**Exercise**
If pictures are present, leave them out, and copy the data word for word.
Top of Dataset excerpt
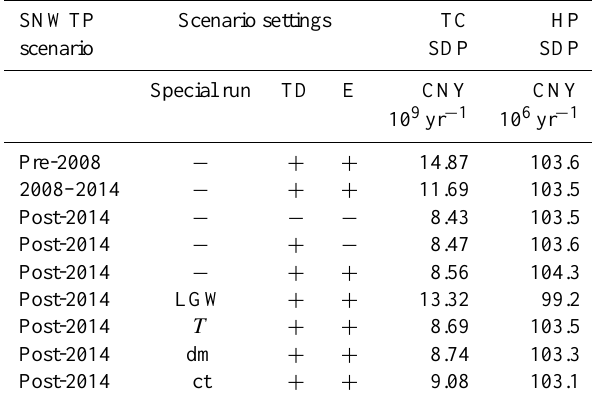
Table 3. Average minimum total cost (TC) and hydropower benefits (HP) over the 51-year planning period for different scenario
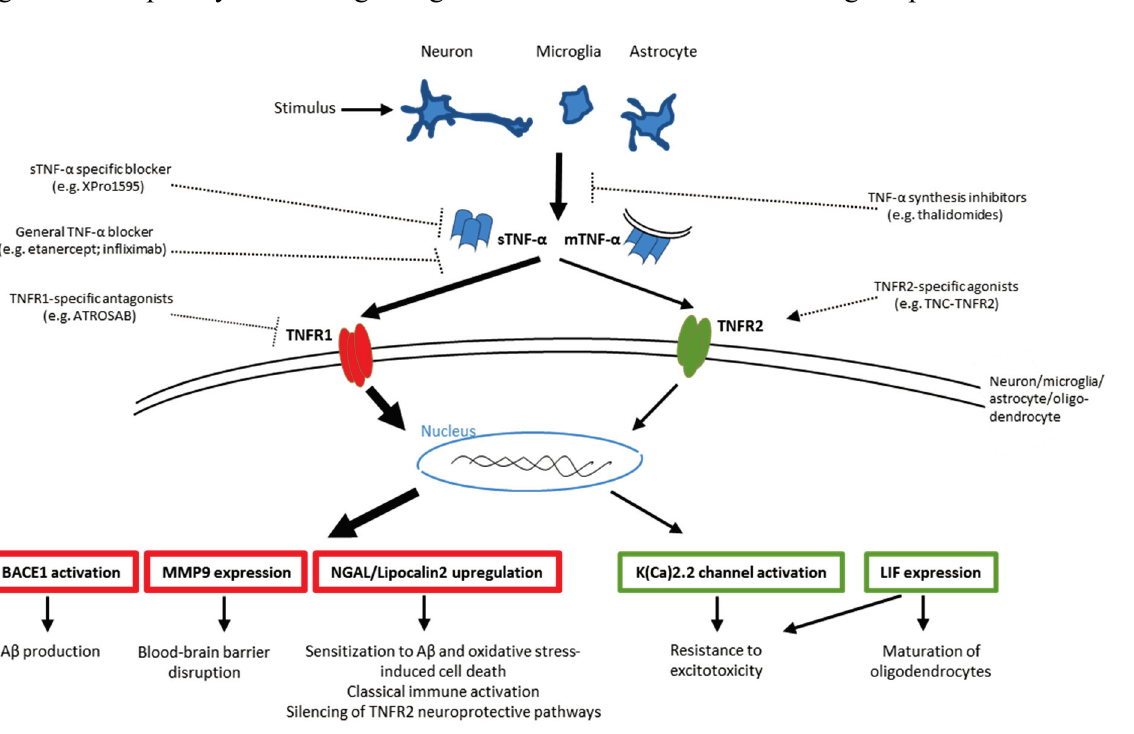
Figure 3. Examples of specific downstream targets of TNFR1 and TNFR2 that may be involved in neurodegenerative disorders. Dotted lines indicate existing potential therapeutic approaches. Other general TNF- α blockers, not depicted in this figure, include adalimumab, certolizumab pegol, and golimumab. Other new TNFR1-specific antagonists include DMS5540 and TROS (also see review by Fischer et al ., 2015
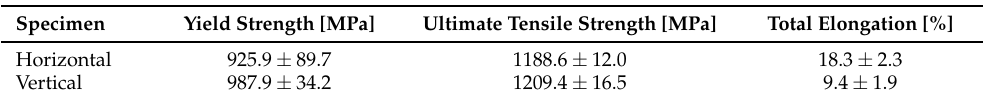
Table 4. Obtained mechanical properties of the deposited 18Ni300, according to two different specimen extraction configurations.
Bottom of Dataset excerpt
**Answer below**
Table 3. Average minimum total cost (TC) and hydropower benefits (HP) over the 51-year planning period for different scenario
Figure 3. Examples of specific downstream targets of TNFR1 and TNFR2 that may be involved in neurodegenerative disorders. Dotted lines indicate existing potential therapeutic approaches. Other general TNF- α blockers, not depicted in this figure, include adalimumab, certolizumab pegol, and golimumab. Other new TNFR1-specific antagonists include DMS5540 and TROS (also see review by Fischer et al ., 2015
Table 4. Obtained mechanical properties of the deposited 18Ni300, according to two different specimen extraction configurations.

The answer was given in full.